LLMs on a Homelab Without a GPU? Here's What I Found

I’ve recently been experimenting more with the power of Large Language Models (LLMs) and how they can supercharge my productivity. This especially has helped with the problem of a blank page wondering where to start writing – I can dump my unsorted thoughts into a chatbot and get a skeleton of a document or implementation in a few minutes. It’s by no means perfect what comes out, but it’s (usually) a very good start. I’ve been playing with both ChatGPT, and a series of local models running on my laptop with Ollama, Fabric, and OpenWebUI.

I wanted to be able to continue to use some of these self-hosted models while I’m out on the go, so I wondered - could I host these on my homelab server? My main homelab server runs an AMD Ryzen 5600G processor which includes an integrated GPU. Can this be used to improve the performance of a local model when I do not have a dedicated GPU available?

That doesn’t seem possible right now though, at least not in an efficient way. This post is a point-in-time snapshot of what I found when looking in to this.

The core issue is a mismatch between how Ollama checks available VRAM on iGPUs and how ROCm (AMD’s open-source stack designed for GPU compute) actually allocates memory. Specifically, ROCm uses a unified memory architecture and allocates from the system’s general memory pool (via GTT – Graphics Translation Table), rather than relying solely on a statically reserved VRAM segment.

There’s an unmerged pull request in the Ollama repo that addresses an issue with how Ollama detects integrated GPUs (iGPUs) with sufficient memory when used with ROCm. However, the underlying Linux kernel changes that this PR relies on are only available starting from kernel 6.10. As I was writing this the new TrueNAS “Fangtooth” release was just coming out, adopts kernel 6.12, based on the release notes.

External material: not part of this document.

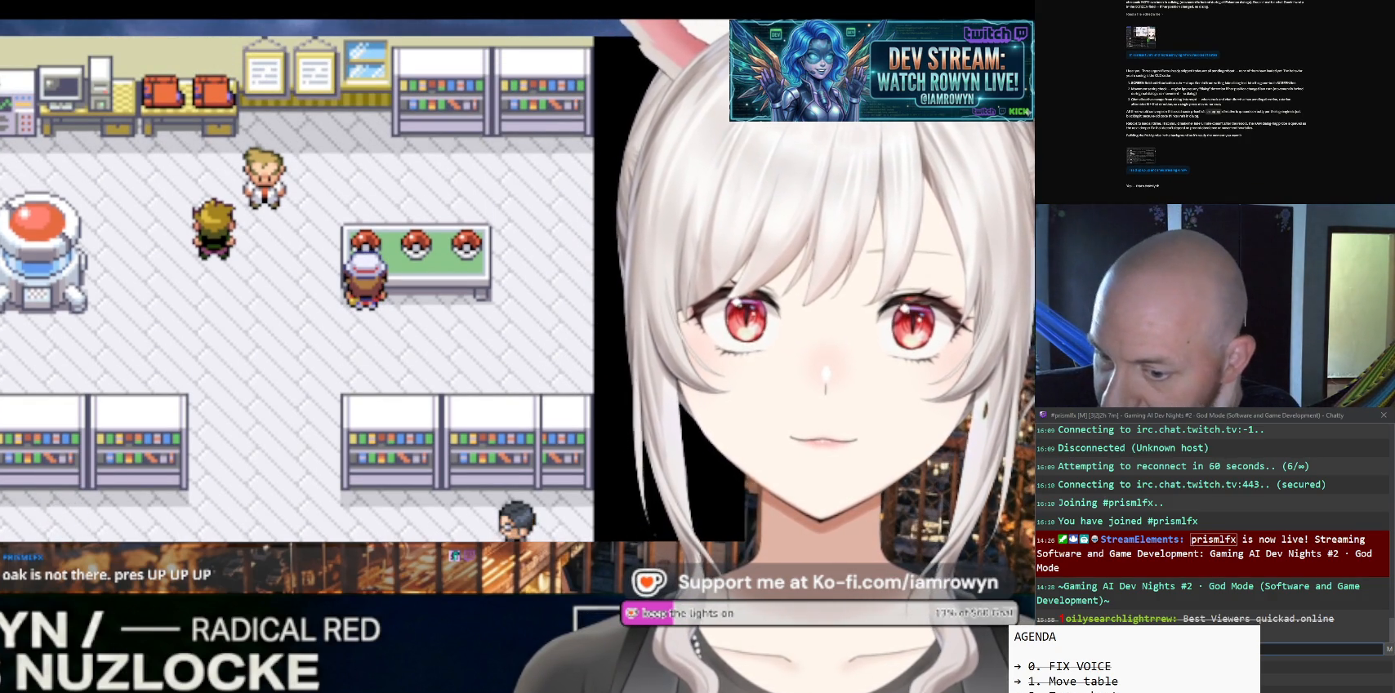
{"buttons": ["DPAD_DOWN"], "events": []}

To work around this in the current ollama:rocm container, you can reserve a chunk of system memory as VRAM through the BIOS. On my system, which has 32GB of RAM (with room to expand), setting aside 8GB for VRAM is manageable. However, on newer Linux kernels (version 6.10 and above), this reserved VRAM is essentially invisible to both ROCm and Ollama unless their GPU detection logic is patched. Without the patch, Ollama won’t detect the iGPU unless some memory is reserved as VRAM — but even then, that reserved memory won’t actually be used for running models, since GTT (which ROCm uses for memory allocation) can’t access it. So, that reserved space ends up being wasted.

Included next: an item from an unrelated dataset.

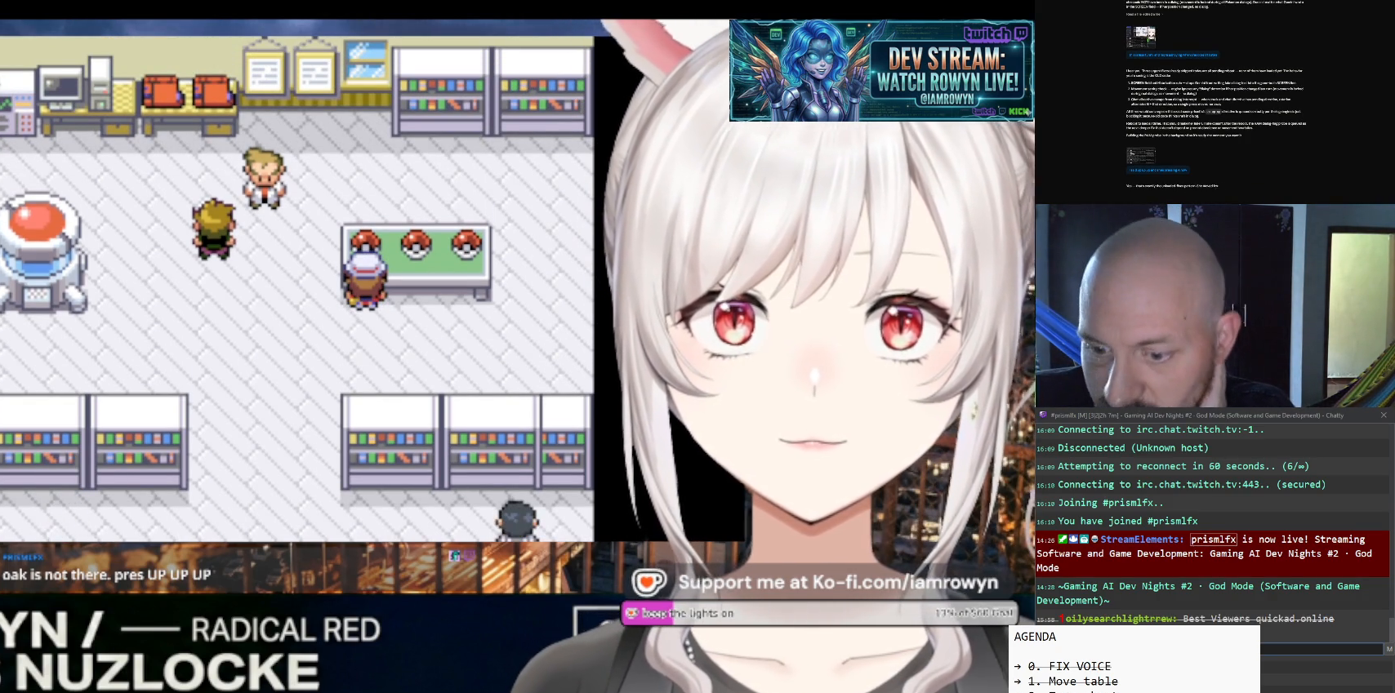
{"buttons": ["DPAD_DOWN"], "events": []}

Next Steps: I’m going to put a pin in this for a few weeks and check back on the status of PR #6282. It’s likely going to be necessary to make integrated GPU support with ROCm fully functional under the newer kernel, so I’ll largely stick to experimenting with ChatGPT and models locally on my laptop as the Apple Silicon processors seem to be pretty quick for processing models (even if my M1 is a good few years old now). CPU only processing on the 5600G seems to be an order of magnitude slower than on my M1 processor, so I’ll need either to wait on this iGPU support or invest in a dedicated GPU for this purpose (which I don’t feel the need to do with my current level of usage).